### EXERCISE AIM
Would you please transcribe, exactly as written, the lines of the entries below starting at the one that holds "2. **ARIA Labels**: Add" and ending at the one that holds "3. **Accessibility Tests**: Test", both included?

─── PROVIDED DATA ───

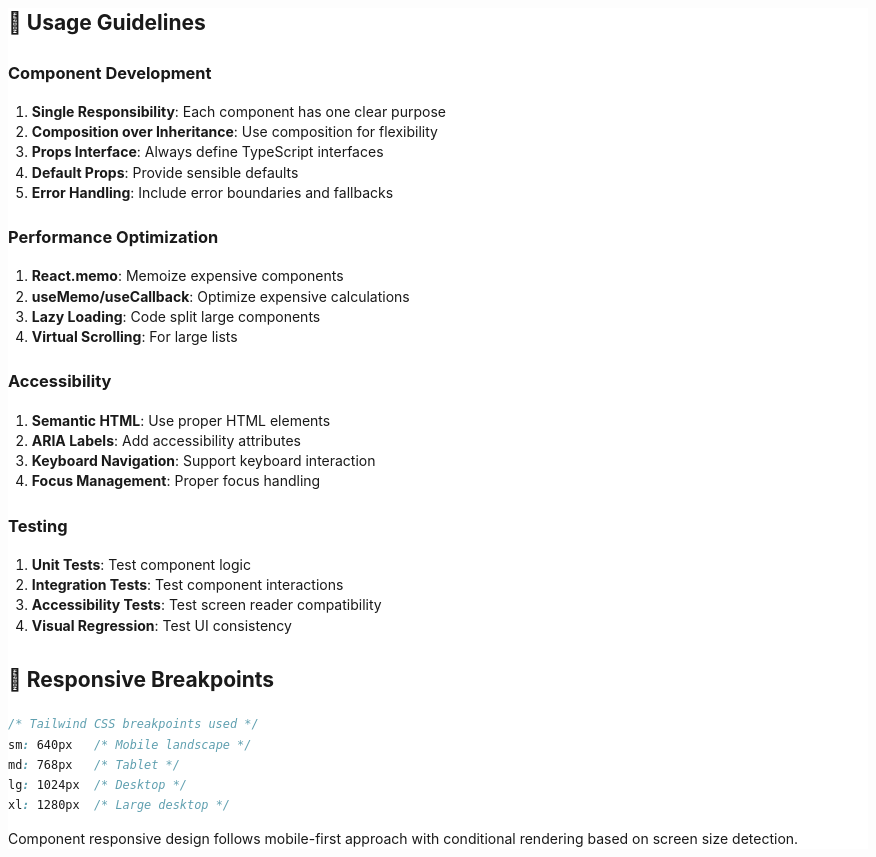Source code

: ## 🎯 Usage Guidelines

### Component Development
1. **Single Responsibility**: Each component has one clear purpose
2. **Composition over Inheritance**: Use composition for flexibility
3. **Props Interface**: Always define TypeScript interfaces
4. **Default Props**: Provide sensible defaults
5. **Error Handling**: Include error boundaries and fallbacks

### Performance Optimization
1. **React.memo**: Memoize expensive components
2. **useMemo/useCallback**: Optimize expensive calculations
3. **Lazy Loading**: Code split large components
4. **Virtual Scrolling**: For large lists

### Accessibility
1. **Semantic HTML**: Use proper HTML elements
2. **ARIA Labels**: Add accessibility attributes
3. **Keyboard Navigation**: Support keyboard interaction
4. **Focus Management**: Proper focus handling

### Testing
1. **Unit Tests**: Test component logic
2. **Integration Tests**: Test component interactions
3. **Accessibility Tests**: Test screen reader compatibility
4. **Visual Regression**: Test UI consistency

## 📱 Responsive Breakpoints

```css
/* Tailwind CSS breakpoints used */
sm: 640px   /* Mobile landscape */
md: 768px   /* Tablet */
lg: 1024px  /* Desktop */
xl: 1280px  /* Large desktop */
```

Component responsive design follows mobile-first approach with conditional rendering based on screen size detection.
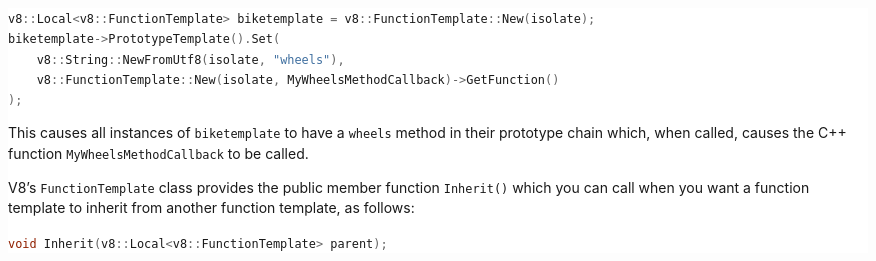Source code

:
 ```cpp
v8::Local<v8::FunctionTemplate> biketemplate = v8::FunctionTemplate::New(isolate);
biketemplate->PrototypeTemplate().Set(
    v8::String::NewFromUtf8(isolate, "wheels"),
    v8::FunctionTemplate::New(isolate, MyWheelsMethodCallback)->GetFunction()
);
```

This causes all instances of `biketemplate` to have a `wheels` method in their prototype chain which, when called, causes the C++ function `MyWheelsMethodCallback` to be called.

V8’s `FunctionTemplate` class provides the public member function `Inherit()` which you can call when you want a function template to inherit from another function template, as follows:

```cpp
void Inherit(v8::Local<v8::FunctionTemplate> parent);
```
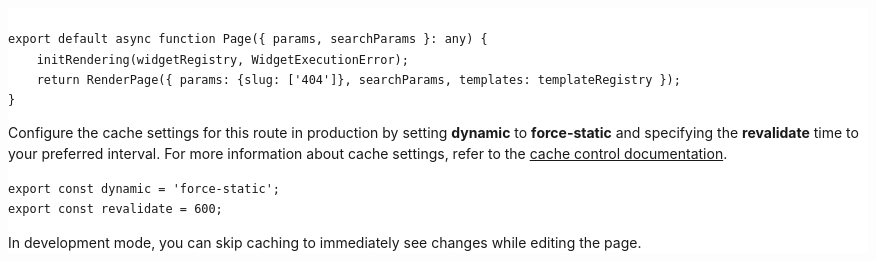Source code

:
 ``` tsx

export default async function Page({ params, searchParams }: any) {
    initRendering(widgetRegistry, WidgetExecutionError);
    return RenderPage({ params: {slug: ['404']}, searchParams, templates: templateRegistry });
}
```

Configure the cache settings for this route in production by setting **dynamic** to **force-static** and specifying the **revalidate** time to your preferred interval. For more information about cache settings, refer to the [cache control documentation](./Caching.md#full-route-cache-control).
``` tsx
export const dynamic = 'force-static';
export const revalidate = 600;
```

In development mode, you can skip caching to immediately see changes while editing the page.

───

### WRITTEN SOLUTION
2. **ARIA Labels**: Add accessibility attributes
3. **Keyboard Navigation**: Support keyboard interaction
4. **Focus Management**: Proper focus handling

### Testing
1. **Unit Tests**: Test component logic
2. **Integration Tests**: Test component interactions
3. **Accessibility Tests**: Test screen reader compatibility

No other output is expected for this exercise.